__To do__: Lines with the word "summary" are the answer; copy each of them from the data below.
┌──
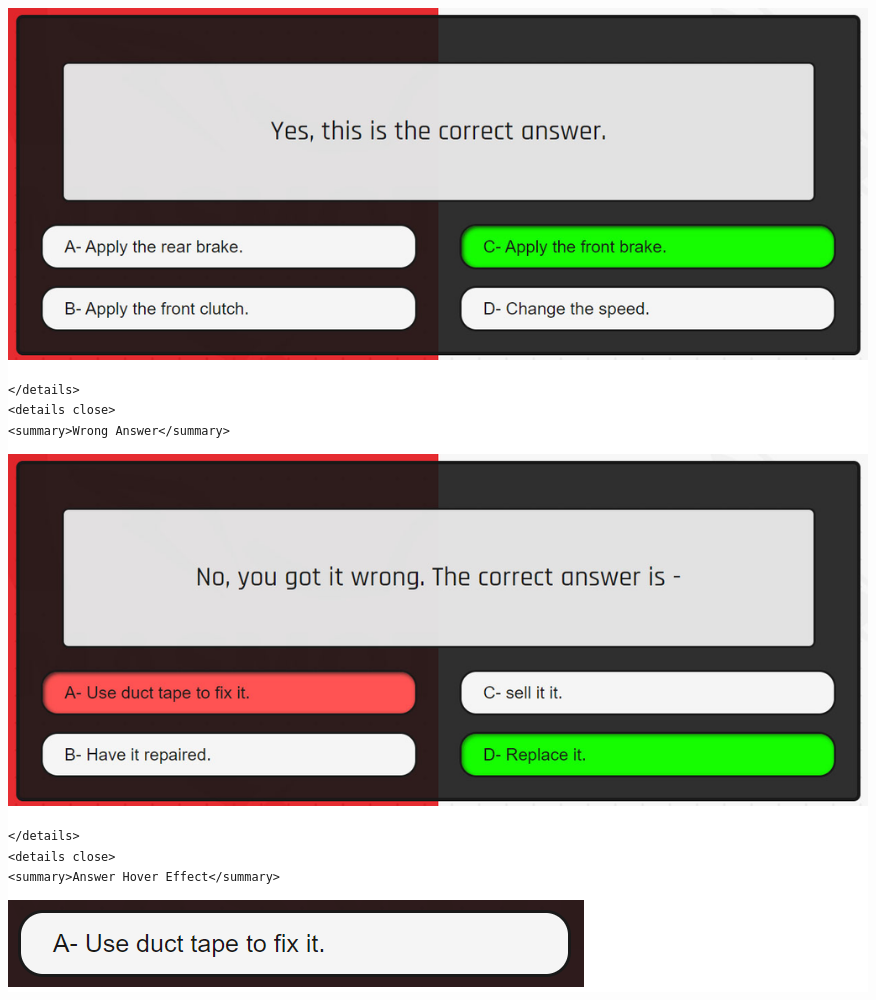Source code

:   ![correct answer](documentation/quiz-correct.jpg)

    </details>
    <details close>
    <summary>Wrong Answer</summary>

  ![wrong answer](documentation/quiz-wrong.jpg)

    </details>
    <details close>
    <summary>Answer Hover Effect</summary>

  ![answer hover effect](documentation/anim-quiz-hover.gif)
└──
__Exercise output__:
    <summary>Wrong Answer</summary>
    <summary>Answer Hover Effect</summary>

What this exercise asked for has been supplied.